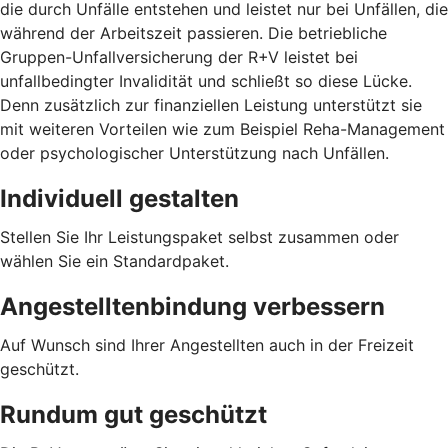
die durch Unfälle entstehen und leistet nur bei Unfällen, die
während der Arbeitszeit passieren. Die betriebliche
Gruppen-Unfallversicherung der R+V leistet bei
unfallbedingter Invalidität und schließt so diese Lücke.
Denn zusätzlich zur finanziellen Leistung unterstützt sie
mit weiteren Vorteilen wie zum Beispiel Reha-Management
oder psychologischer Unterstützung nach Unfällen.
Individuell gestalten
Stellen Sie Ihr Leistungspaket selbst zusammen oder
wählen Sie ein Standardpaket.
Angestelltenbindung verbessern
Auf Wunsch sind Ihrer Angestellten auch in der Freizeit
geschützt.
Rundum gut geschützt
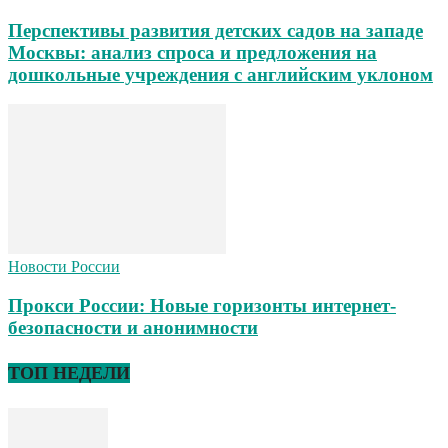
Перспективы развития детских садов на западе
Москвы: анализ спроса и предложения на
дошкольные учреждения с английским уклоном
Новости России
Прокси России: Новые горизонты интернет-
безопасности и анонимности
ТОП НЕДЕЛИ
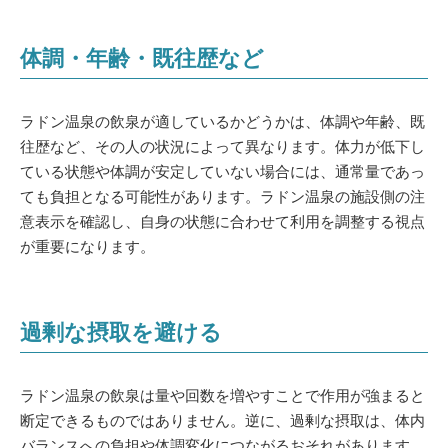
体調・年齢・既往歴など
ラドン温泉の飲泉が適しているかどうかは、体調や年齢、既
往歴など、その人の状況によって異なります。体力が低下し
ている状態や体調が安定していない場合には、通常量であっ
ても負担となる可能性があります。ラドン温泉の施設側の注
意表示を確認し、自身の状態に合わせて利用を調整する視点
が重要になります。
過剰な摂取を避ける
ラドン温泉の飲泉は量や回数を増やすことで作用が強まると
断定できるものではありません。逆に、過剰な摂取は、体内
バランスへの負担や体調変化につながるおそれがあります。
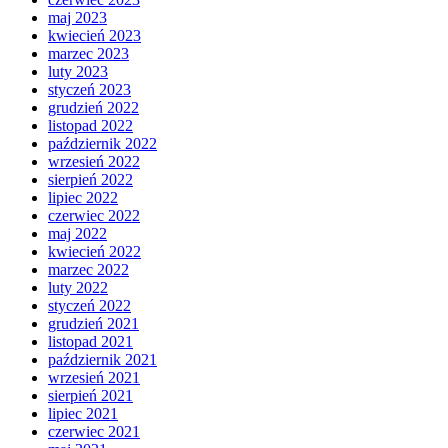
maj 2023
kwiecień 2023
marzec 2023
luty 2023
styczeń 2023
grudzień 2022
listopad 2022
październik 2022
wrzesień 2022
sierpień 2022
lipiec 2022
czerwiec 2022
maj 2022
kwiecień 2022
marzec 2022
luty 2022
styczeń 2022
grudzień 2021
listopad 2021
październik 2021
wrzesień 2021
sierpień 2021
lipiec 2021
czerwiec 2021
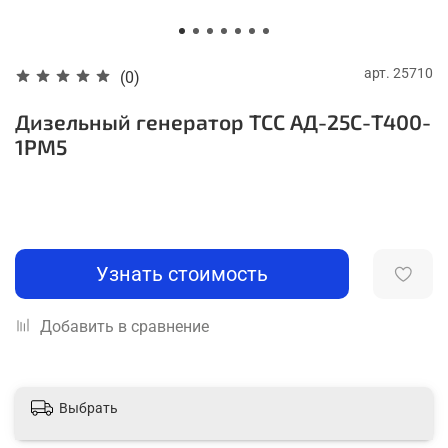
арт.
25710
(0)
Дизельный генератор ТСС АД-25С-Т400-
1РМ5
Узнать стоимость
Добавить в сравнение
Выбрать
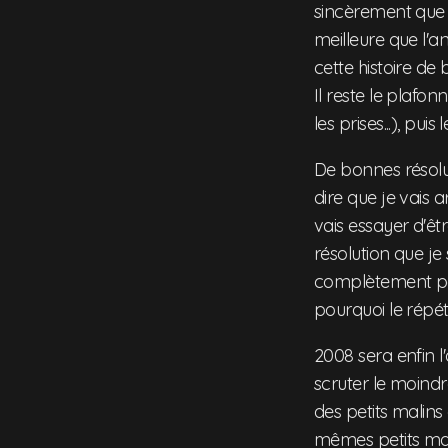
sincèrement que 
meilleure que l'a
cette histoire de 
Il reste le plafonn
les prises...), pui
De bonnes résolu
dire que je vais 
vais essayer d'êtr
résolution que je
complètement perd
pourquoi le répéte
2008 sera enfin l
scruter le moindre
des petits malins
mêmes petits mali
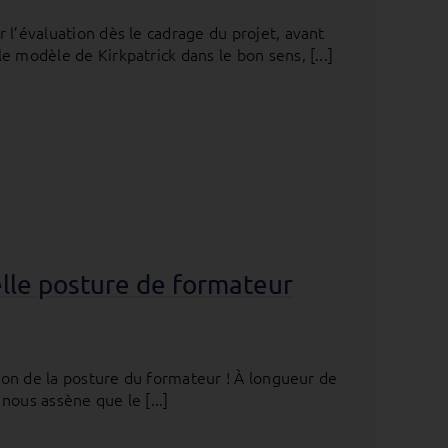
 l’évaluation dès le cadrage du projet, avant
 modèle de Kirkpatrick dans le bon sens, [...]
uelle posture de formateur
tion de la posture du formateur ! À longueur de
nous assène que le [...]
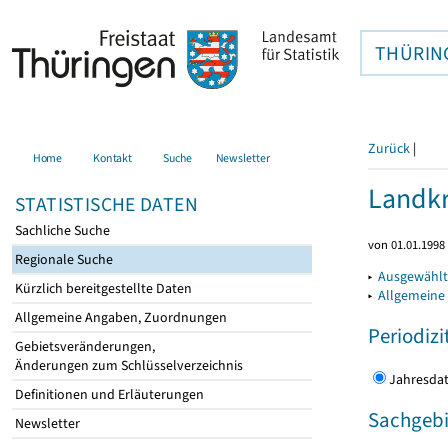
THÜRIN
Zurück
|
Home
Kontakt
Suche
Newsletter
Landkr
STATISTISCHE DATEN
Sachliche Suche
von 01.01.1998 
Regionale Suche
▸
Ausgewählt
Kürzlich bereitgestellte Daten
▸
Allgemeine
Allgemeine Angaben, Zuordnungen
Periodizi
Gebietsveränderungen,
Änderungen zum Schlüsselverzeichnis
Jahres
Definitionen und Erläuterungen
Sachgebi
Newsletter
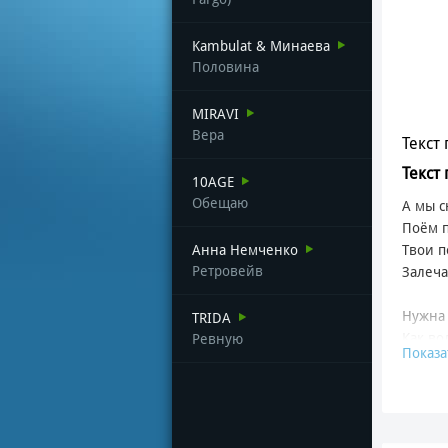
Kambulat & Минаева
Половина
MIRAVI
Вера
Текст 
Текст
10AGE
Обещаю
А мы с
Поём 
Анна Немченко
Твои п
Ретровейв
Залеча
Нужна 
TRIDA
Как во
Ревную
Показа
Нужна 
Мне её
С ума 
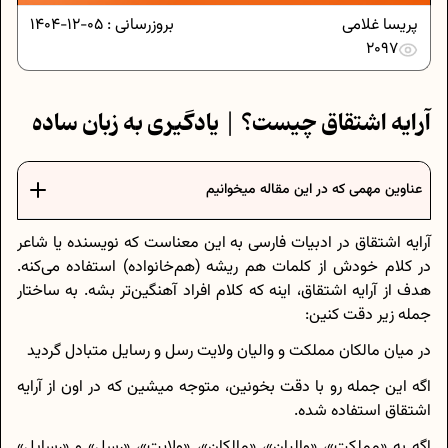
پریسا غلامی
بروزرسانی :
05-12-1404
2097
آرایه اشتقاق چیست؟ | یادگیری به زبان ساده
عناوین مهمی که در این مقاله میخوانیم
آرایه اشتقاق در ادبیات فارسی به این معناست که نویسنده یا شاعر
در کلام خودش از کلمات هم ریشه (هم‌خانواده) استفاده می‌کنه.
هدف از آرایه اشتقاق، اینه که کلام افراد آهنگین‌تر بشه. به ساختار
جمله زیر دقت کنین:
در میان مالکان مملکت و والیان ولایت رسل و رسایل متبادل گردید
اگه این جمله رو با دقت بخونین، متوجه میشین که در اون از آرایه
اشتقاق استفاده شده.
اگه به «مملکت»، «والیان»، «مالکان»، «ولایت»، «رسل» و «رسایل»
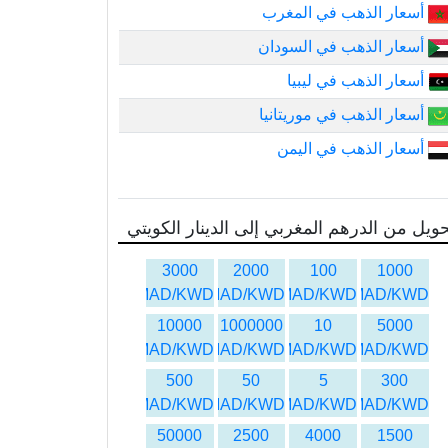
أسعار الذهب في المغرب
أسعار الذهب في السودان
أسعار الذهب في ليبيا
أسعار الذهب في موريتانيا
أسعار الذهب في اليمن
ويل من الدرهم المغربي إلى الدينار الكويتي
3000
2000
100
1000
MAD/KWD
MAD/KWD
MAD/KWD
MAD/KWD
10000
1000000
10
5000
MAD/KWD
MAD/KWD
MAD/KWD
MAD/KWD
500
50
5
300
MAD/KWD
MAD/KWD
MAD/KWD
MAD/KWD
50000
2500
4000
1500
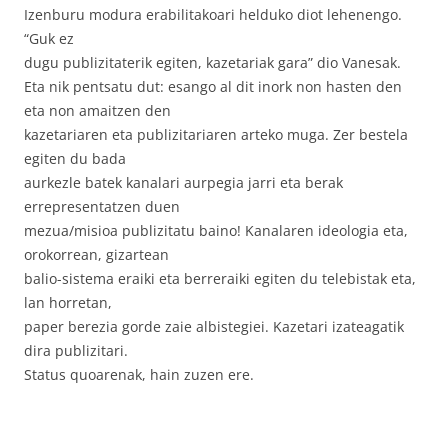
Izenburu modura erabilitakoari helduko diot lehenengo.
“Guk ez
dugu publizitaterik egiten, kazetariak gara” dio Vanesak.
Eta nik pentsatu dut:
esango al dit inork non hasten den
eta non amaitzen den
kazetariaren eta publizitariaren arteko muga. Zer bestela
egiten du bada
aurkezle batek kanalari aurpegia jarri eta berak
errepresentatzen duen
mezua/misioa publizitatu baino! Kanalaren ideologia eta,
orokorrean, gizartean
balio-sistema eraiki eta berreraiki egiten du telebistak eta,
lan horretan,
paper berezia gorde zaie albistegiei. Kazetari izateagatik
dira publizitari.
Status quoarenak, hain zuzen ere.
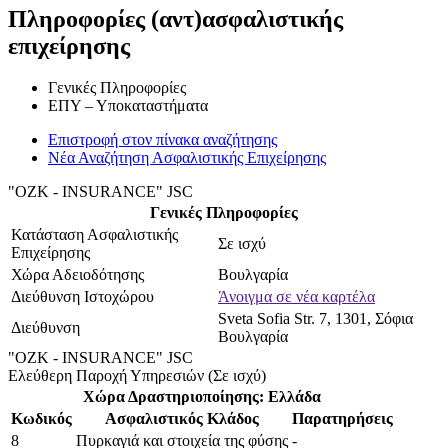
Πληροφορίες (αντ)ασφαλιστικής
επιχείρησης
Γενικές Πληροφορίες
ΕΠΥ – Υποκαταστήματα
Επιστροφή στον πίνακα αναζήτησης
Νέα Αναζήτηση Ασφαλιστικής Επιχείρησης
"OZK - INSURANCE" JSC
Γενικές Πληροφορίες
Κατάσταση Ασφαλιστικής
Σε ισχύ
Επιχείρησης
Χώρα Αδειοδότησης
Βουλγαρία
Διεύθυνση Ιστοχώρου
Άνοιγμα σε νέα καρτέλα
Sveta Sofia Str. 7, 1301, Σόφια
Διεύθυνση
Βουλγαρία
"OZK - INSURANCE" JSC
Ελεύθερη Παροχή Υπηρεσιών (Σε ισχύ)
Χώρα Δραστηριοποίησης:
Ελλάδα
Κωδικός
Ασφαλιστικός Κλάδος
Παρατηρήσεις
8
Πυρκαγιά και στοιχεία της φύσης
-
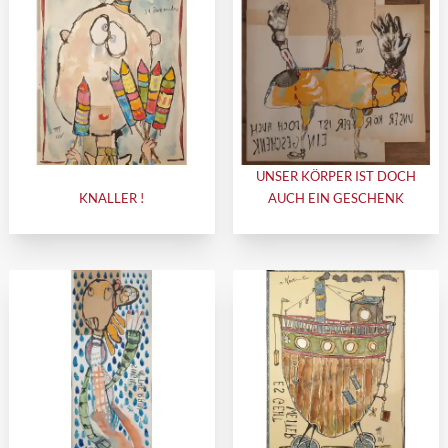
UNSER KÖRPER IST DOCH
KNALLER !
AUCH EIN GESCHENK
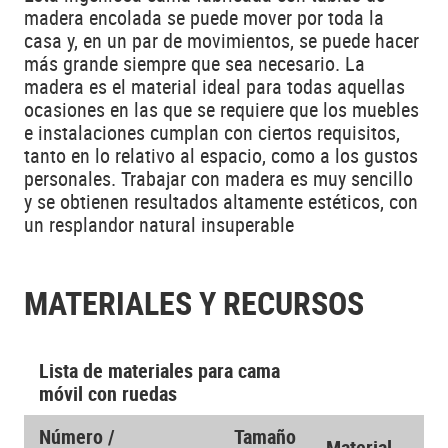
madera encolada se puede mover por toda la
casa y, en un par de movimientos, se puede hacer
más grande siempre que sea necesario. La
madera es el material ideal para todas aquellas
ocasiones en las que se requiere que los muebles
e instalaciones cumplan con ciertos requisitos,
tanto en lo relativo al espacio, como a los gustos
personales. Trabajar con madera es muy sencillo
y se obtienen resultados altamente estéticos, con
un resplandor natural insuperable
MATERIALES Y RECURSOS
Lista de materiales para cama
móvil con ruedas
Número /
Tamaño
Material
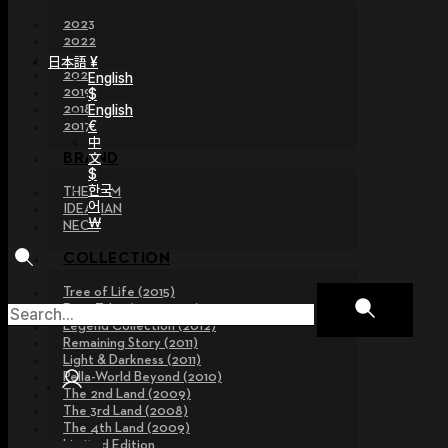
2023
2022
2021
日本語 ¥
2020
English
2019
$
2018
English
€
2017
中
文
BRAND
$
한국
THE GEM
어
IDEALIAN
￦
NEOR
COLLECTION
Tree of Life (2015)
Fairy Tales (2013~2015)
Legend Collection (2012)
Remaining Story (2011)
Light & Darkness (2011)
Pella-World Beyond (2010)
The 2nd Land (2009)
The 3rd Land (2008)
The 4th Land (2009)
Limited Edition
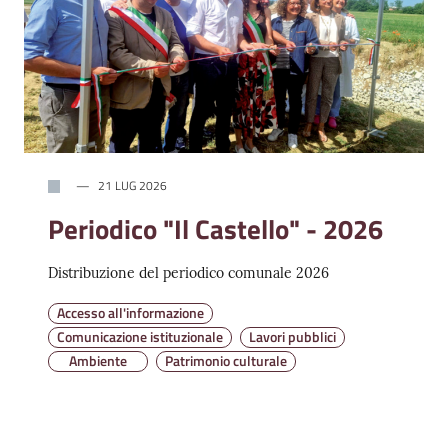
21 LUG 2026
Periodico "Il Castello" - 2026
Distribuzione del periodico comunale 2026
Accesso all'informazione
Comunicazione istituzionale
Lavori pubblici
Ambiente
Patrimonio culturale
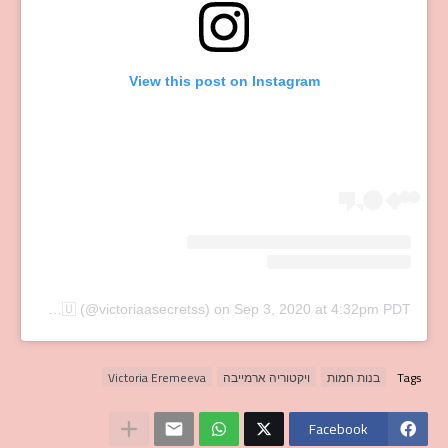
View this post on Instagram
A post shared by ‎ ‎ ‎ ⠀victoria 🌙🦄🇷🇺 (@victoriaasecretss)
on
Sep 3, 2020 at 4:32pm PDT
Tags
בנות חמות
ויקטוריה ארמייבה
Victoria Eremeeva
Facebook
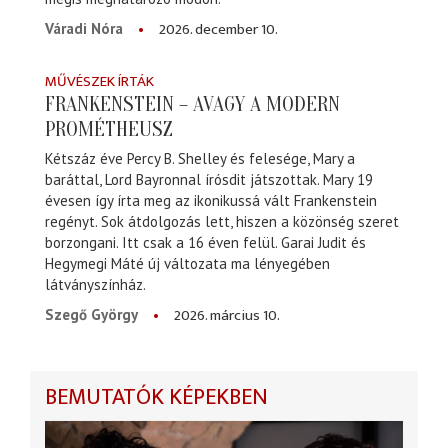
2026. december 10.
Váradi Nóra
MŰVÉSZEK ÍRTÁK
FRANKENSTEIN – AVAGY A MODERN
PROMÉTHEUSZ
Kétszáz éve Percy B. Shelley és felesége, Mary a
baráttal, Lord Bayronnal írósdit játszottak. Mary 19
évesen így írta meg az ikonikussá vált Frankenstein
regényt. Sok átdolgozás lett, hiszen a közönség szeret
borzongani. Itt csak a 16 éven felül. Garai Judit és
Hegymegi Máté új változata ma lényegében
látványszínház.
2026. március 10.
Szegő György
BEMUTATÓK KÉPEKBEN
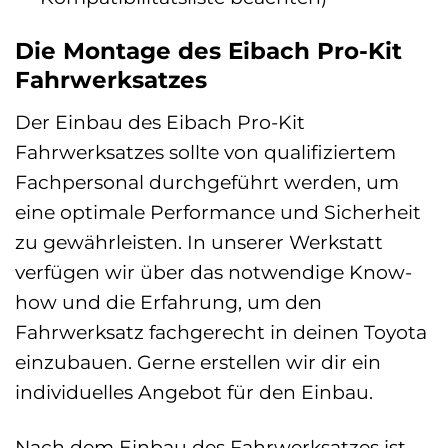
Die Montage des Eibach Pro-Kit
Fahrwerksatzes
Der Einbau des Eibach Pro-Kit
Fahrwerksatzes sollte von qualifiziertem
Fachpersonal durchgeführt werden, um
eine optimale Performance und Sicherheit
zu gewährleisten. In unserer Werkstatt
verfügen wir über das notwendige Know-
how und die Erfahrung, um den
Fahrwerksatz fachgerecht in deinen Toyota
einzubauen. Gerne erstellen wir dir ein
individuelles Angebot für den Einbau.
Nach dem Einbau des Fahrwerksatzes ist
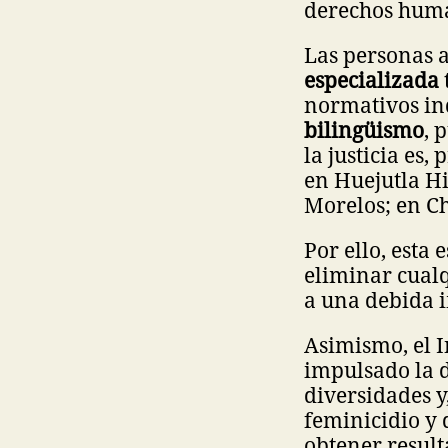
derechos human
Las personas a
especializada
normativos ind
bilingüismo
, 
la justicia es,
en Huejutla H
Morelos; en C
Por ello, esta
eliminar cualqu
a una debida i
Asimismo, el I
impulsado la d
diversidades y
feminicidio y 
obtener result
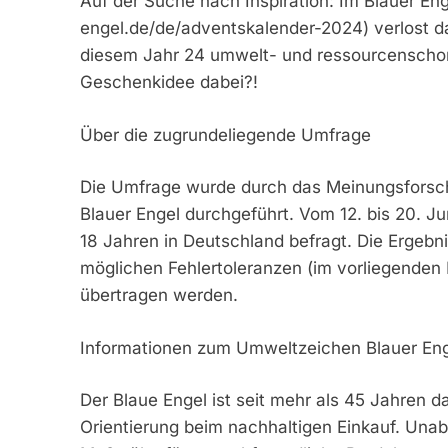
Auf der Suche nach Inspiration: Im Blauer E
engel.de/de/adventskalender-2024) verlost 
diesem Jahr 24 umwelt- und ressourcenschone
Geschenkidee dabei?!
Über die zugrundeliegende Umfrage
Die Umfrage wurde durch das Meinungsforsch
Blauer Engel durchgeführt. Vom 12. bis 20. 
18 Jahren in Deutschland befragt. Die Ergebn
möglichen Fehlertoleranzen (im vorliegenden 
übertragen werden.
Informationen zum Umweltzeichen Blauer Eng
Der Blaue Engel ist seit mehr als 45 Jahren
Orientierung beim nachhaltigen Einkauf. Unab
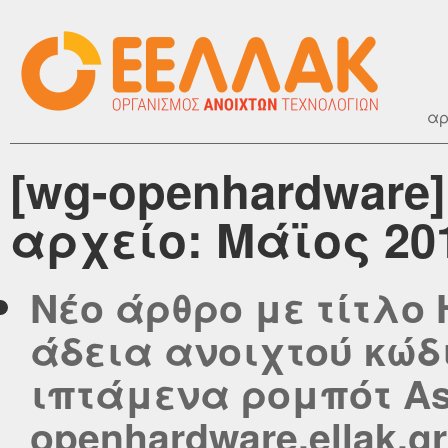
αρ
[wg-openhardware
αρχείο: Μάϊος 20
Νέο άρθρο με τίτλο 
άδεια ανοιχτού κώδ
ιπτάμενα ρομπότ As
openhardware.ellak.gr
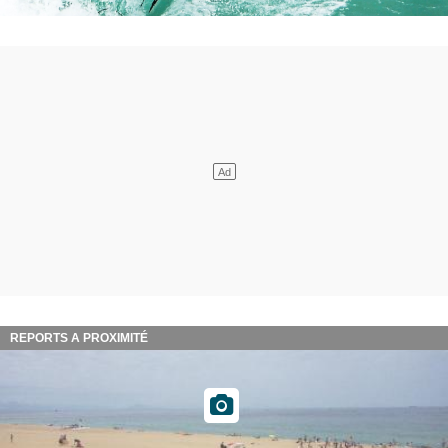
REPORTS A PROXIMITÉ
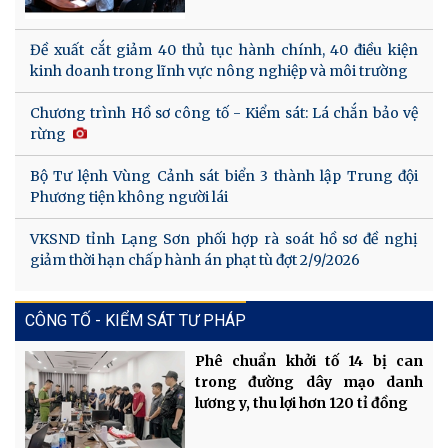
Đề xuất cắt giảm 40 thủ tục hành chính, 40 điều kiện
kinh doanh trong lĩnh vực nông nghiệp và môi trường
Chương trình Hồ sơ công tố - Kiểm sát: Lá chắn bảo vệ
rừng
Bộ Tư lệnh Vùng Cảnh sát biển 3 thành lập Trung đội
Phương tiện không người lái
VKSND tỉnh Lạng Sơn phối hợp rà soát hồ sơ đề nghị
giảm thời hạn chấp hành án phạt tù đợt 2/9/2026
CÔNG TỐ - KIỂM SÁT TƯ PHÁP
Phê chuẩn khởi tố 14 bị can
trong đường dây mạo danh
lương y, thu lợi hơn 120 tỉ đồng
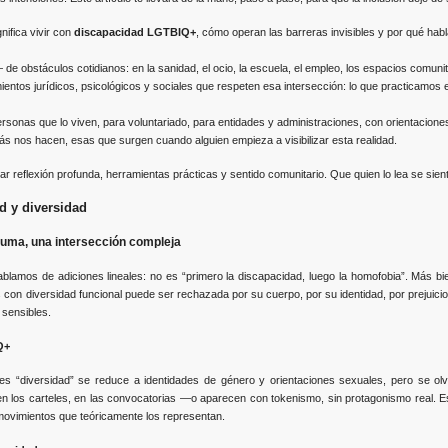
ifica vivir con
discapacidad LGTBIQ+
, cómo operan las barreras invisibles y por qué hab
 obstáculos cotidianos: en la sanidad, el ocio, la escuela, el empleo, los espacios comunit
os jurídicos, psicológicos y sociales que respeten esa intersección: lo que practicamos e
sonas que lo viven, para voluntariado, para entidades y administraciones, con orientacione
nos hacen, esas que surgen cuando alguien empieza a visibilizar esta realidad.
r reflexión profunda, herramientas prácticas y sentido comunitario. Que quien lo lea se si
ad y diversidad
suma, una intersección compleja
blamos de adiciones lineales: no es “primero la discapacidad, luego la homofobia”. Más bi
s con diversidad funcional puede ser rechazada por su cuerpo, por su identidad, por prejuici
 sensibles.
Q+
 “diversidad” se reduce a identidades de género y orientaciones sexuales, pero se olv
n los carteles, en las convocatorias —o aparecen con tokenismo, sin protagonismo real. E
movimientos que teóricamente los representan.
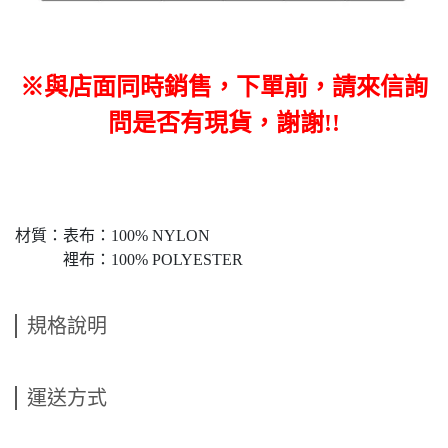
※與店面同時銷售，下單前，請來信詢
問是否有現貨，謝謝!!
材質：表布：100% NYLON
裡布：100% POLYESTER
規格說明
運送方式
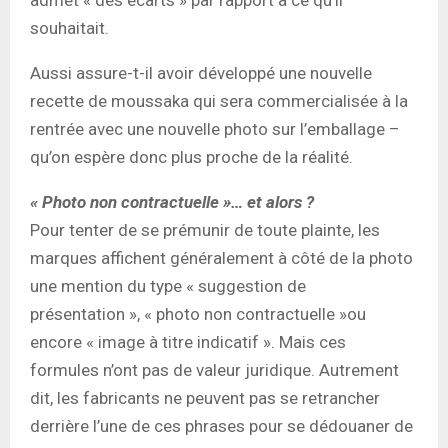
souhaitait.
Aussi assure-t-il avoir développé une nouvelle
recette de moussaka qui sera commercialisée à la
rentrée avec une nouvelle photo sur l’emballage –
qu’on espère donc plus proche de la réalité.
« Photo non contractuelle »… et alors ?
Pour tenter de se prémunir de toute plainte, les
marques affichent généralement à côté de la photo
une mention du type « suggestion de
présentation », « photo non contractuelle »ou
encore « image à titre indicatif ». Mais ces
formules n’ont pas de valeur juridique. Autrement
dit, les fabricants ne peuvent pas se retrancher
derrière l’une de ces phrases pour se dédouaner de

^^^^^^^^

EXERCISE REQUIREMENTS:
How many lines of the material above hold the string "اشتقاق"? Reply with the number and nothing else.

EXERCISE ANSWER:
4